↓

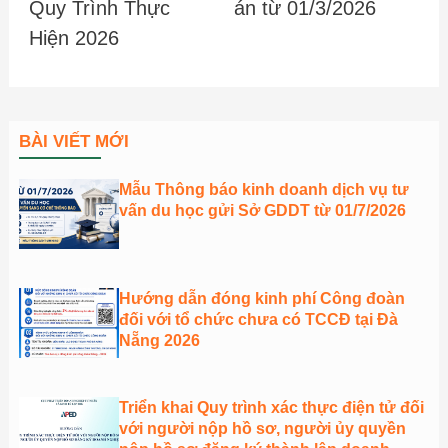
Quy Trình Thực
án từ 01/3/2026
Hiện 2026
BÀI VIẾT MỚI
Mẫu Thông báo kinh doanh dịch vụ tư
vấn du học gửi Sở GDDT từ 01/7/2026
Hướng dẫn đóng kinh phí Công đoàn
đối với tổ chức chưa có TCCĐ tại Đà
Nẵng 2026
Triển khai Quy trình xác thực điện tử đối
với người nộp hồ sơ, người ủy quyền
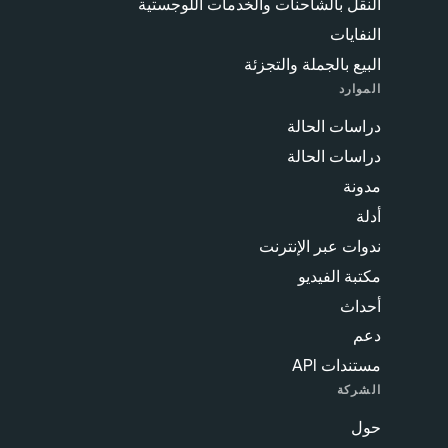
النقل بالشاحنات والخدمات اللوجستية
النفايات
البيع بالجملة والتجزئة
الموارد
دراسات الحالة
دراسات الحالة
مدونة
أدلة
ندوات عبر الإنترنت
مكتبة الفيديو
أحداث
دعم
مستندات API
الشركة
حول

↑

* EXERCISE DETAILS *
The result should be the lines from the line with "البيع بالجملة والتجزئة" to the last line of the material, returned exactly and without any other line.

* REPLY TO THE EXERCISE *
البيع بالجملة والتجزئة
الموارد
دراسات الحالة
دراسات الحالة
مدونة
أدلة
ندوات عبر الإنترنت
مكتبة الفيديو
أحداث
دعم
مستندات API
الشركة
حول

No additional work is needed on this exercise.